The United Methodist Church in Liberia recently decommissioned its episcopal residence and the entire property for use by the United Methodist University of Liberia’s Graduate School of Professional Studies.
“After serving the church for 29 years,” Bishop Samuel J. Quire Jr., Liberia Episcopal Area, said, “this building is now decommissioned from being an episcopal residence to an educational facility of the Liberia Annual Conference, where the UMU will now operate its graduate school.”
He indicated that decommissioning the building was The United Methodist Church’s way of helping the Liberian government to make education available to all Liberians, especially young people.
In an interview with United Methodist News, Retired Bishop Arthur F. Kulah said the building was purchased by the annual conference during the Liberia civil war in fulfilment of the conference decision. “The conference,” he said, “passed a resolution during the tenure of retired Bishop Bennie D. Warner not to rent any house for their bishop to live in.”
Kulah, the first bishop to reside in the building, said it was acquired through a grant from the United Methodist Board of Global Ministries during the Liberian civil war in the 1990s. The house and the land on which it is located were paid for separately by the conference.
“The money for the land was paid from my episcopal salary with the intention that the Liberia Annual Conference was going to refund my money,” he noted.
He indicated that the money was not refunded because he told the conference at the time that it was his contribution to The United Methodist Church in Liberia. “I wanted the acquisition of the property to be part of my legacy in the church,” Kulah said.
Dr. Yar Donlah Gonway-Gono, UMU president, assured Bishop Quire that the facility would be developed with help from university partners to ensure that Liberians receive quality education.
“You are all aware,” she said, “that The United Methodist Church in Liberia is noted for its persistent role in providing quality education for our people.”

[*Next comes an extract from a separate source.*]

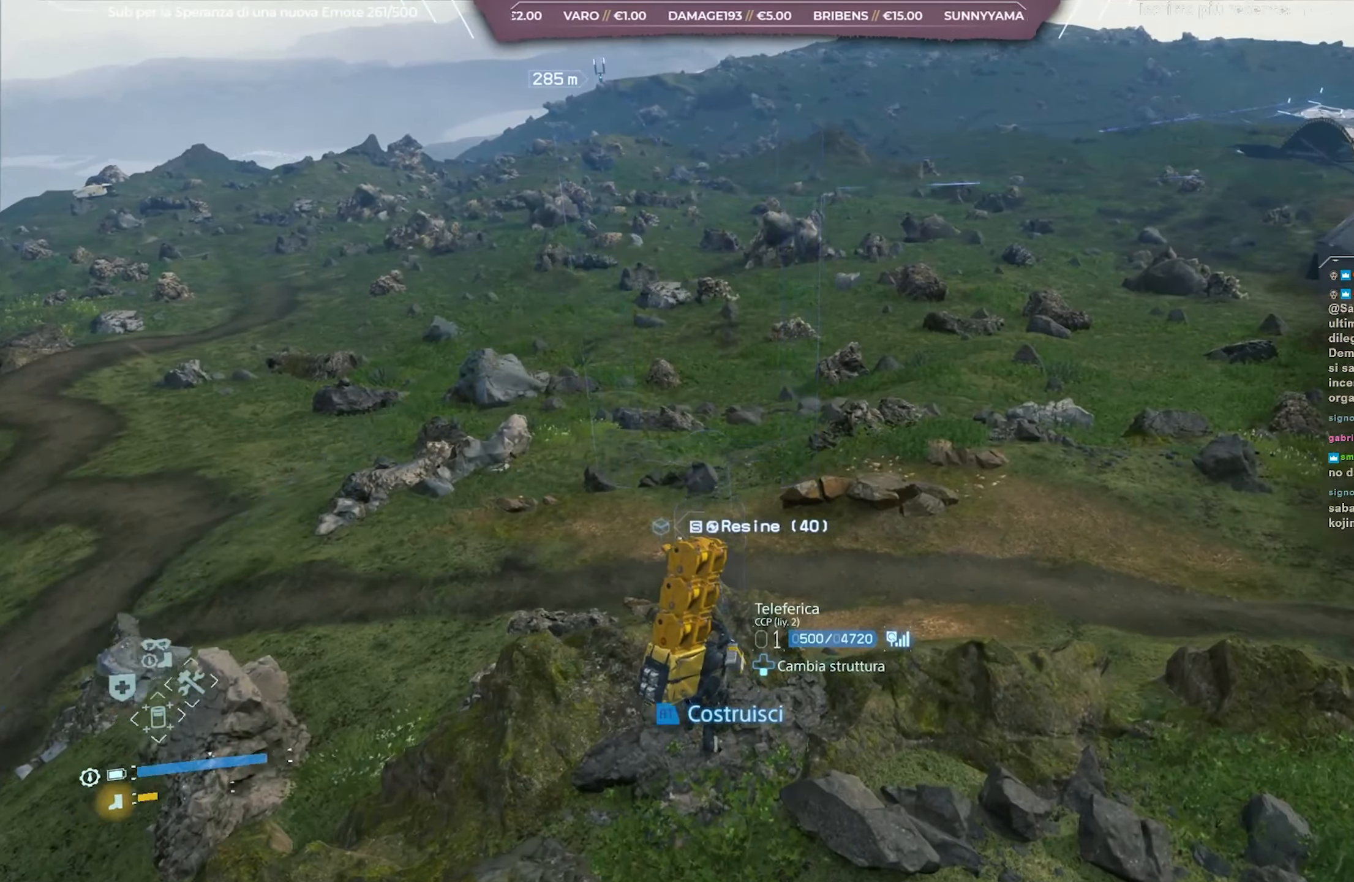
{"buttons": [], "left_stick": "center", "right_stick": "left", "events": [[33, "R2", "up"], [317, "L2", "up"], [417, "right_stick", "left"]]}
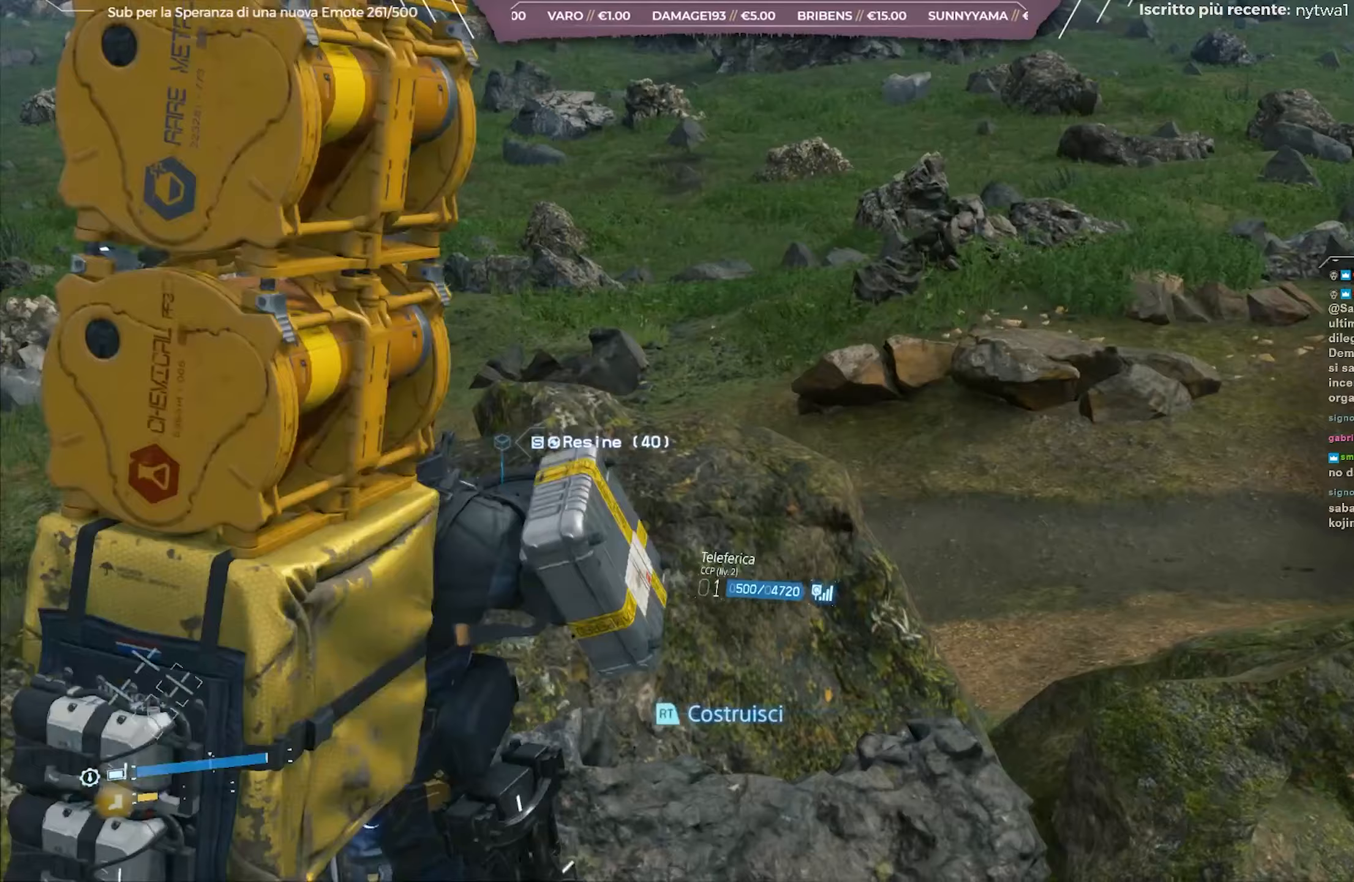
{"buttons": [], "left_stick": "center", "right_stick": "center", "events": [[67, "right_stick", "center"]]}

Gonway-Gono pointed out that the property was an added advantage in helping the university as it seeks to expand the graduate school beyond theological studies. “We are going to diversify our graduate studies program to include business, education and health sciences,” she added.
The Rev. Jerry Kulah, vice president of the graduate school, said he is in discussion with several partners of the school including the Knoll Foundation, which is currently supporting the work of the graduate school for property development. “It will cost $1.5 million USD to fully develop the graduate school, which will now be known as the Graduate School of Professional Studies,” he said. The theological college of the graduate school will still bear the name of former Bishop John G. Innis.
The decommissioned episcopal residence is the second property that the Liberia Annual Conference has ceded to UMU since the arrival of Gonway-Gono. The building was the home of retired Bishops Arthur F. Kulah and John G. Innis. When Quire was elected bishop, he indicated that he would not move into the 29-year-old building, which needs extensive repairs. The building has not yet been renovated.
Swen is a United Methodist communicator based in Liberia.